» **Task requirements**
Please make an exact copy of the lines from the one holding "Matchweek 35: 26 -> 33" through the end of the data, both ends included, with no pictures.
--- The data Enclosed Below ---
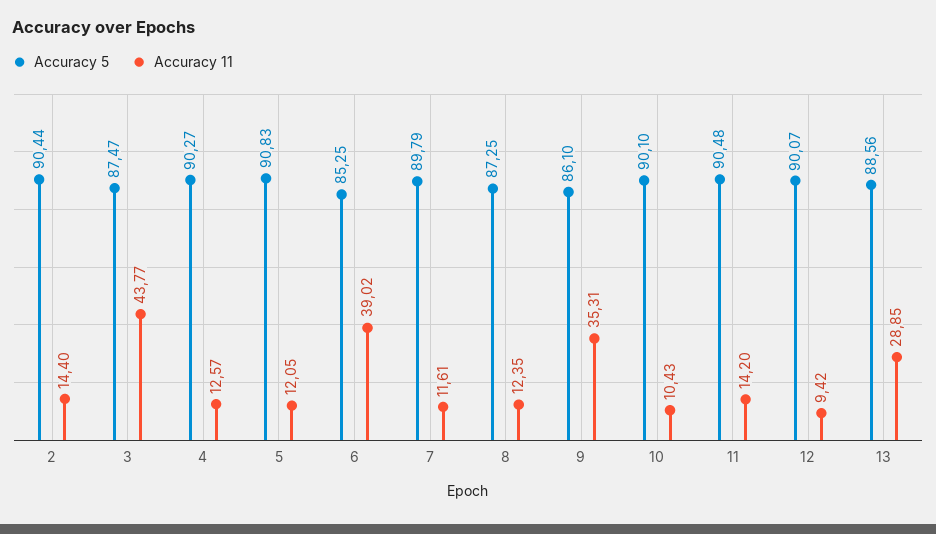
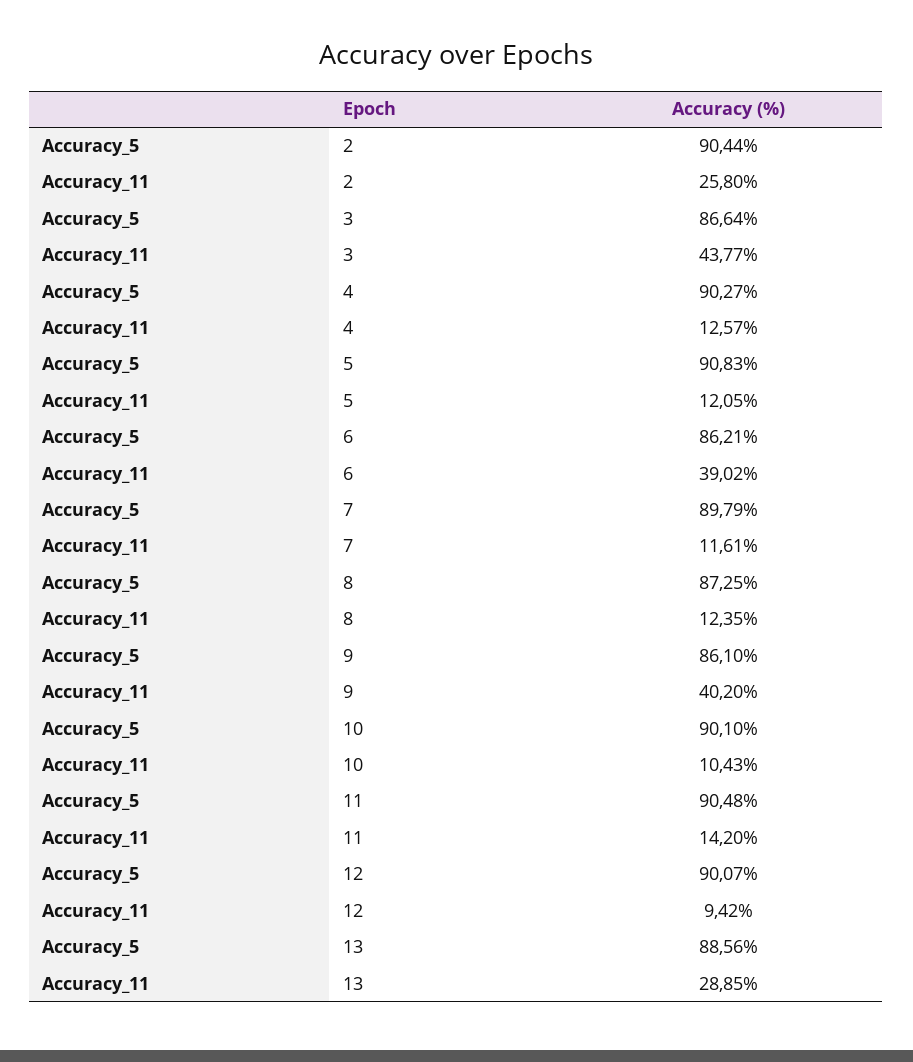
Accuracy 11, 2: 14.4 -> 25.8
Accuracy 5, 3: 87.47 -> 86.64
Accuracy 5, 6: 85.25 -> 86.21
Accuracy 11, 9: 35.31 -> 40.2

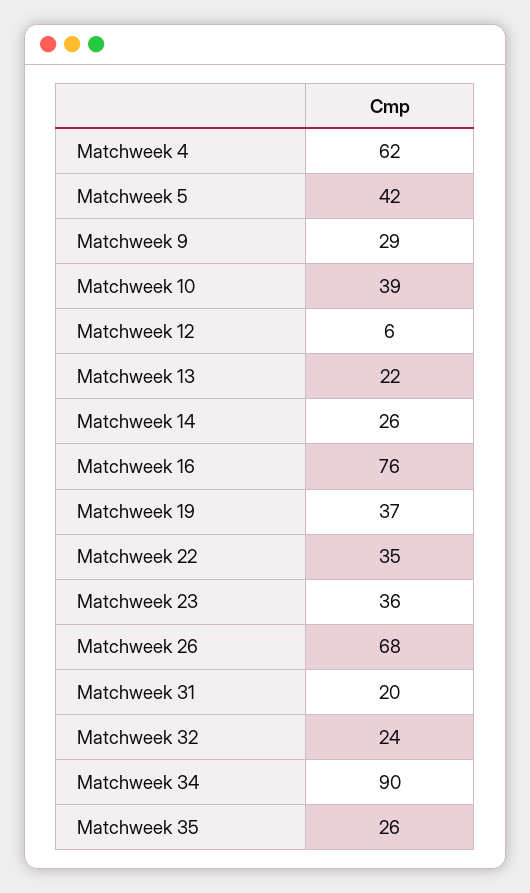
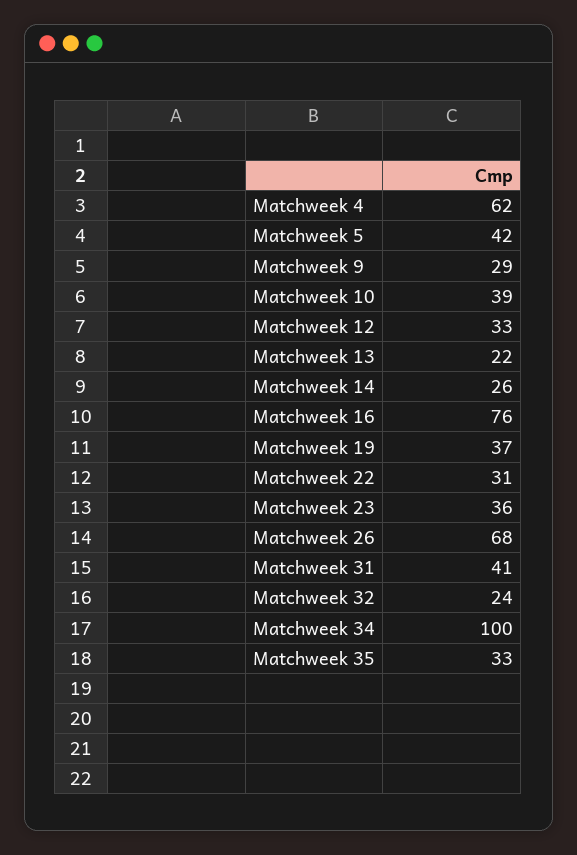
Matchweek 12: 6 -> 33
Matchweek 22: 35 -> 31
Matchweek 31: 20 -> 41
Matchweek 34: 90 -> 100
Matchweek 35: 26 -> 33

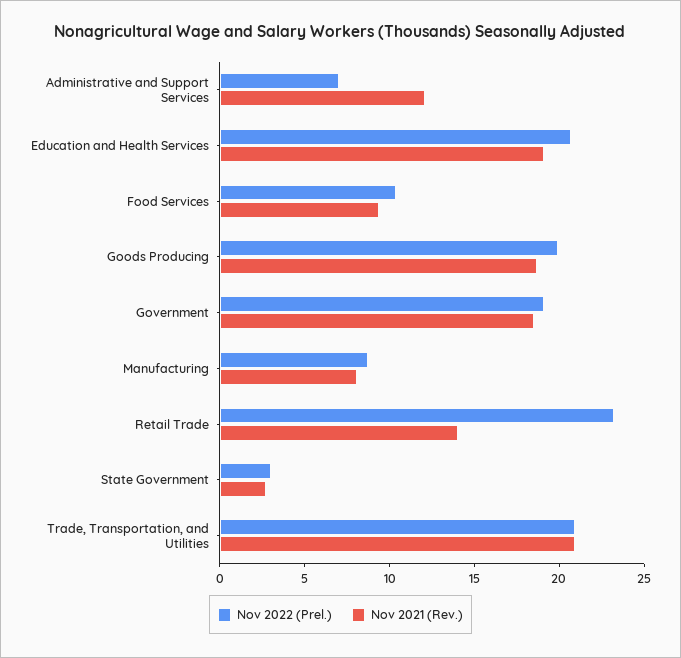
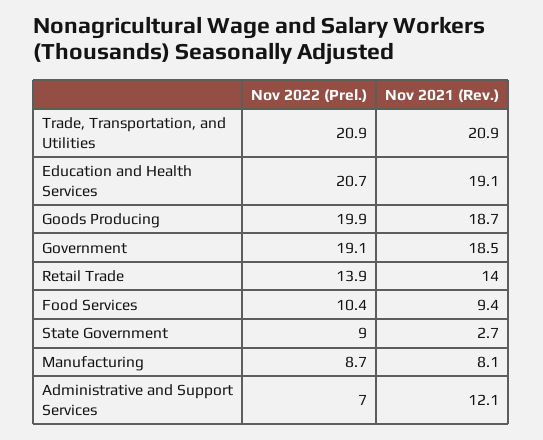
Nov 2022 (Prel.), Retail Trade: 23 -> 13.9
Nov 2022 (Prel.), State Government: 3 -> 9

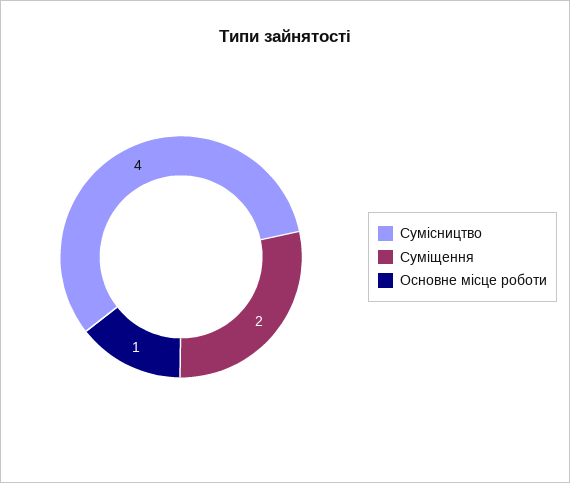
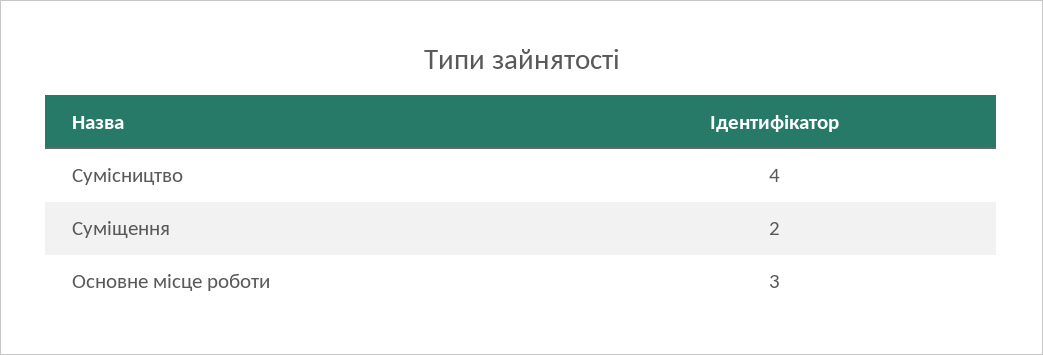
Основне місце роботи: 1 -> 3

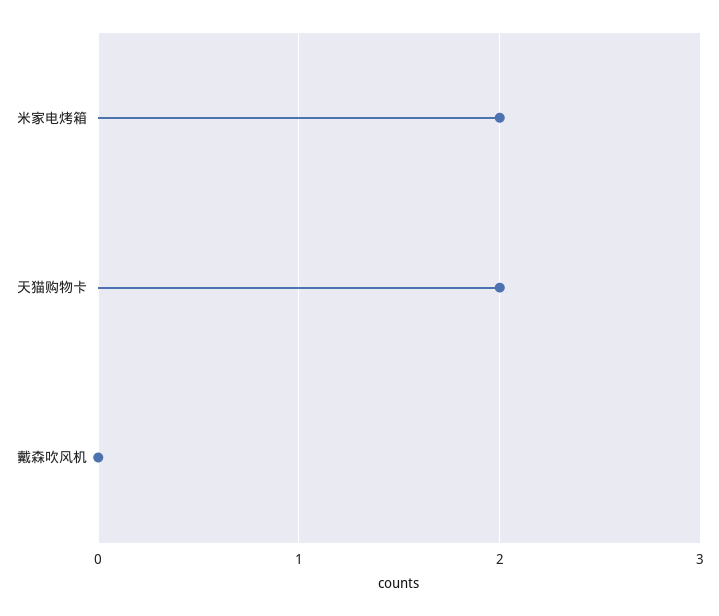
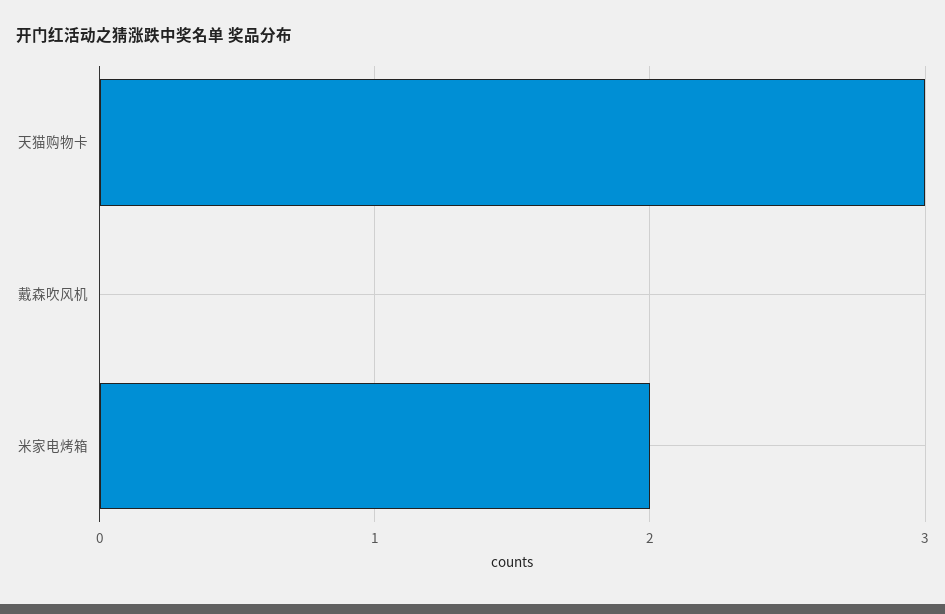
天猫购物卡: 2 -> 3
--- End of Enclosed The data ---
» **Result for this exercise**
Matchweek 35: 26 -> 33

Nov 2022 (Prel.), Retail Trade: 23 -> 13.9
Nov 2022 (Prel.), State Government: 3 -> 9

Основне місце роботи: 1 -> 3

天猫购物卡: 2 -> 3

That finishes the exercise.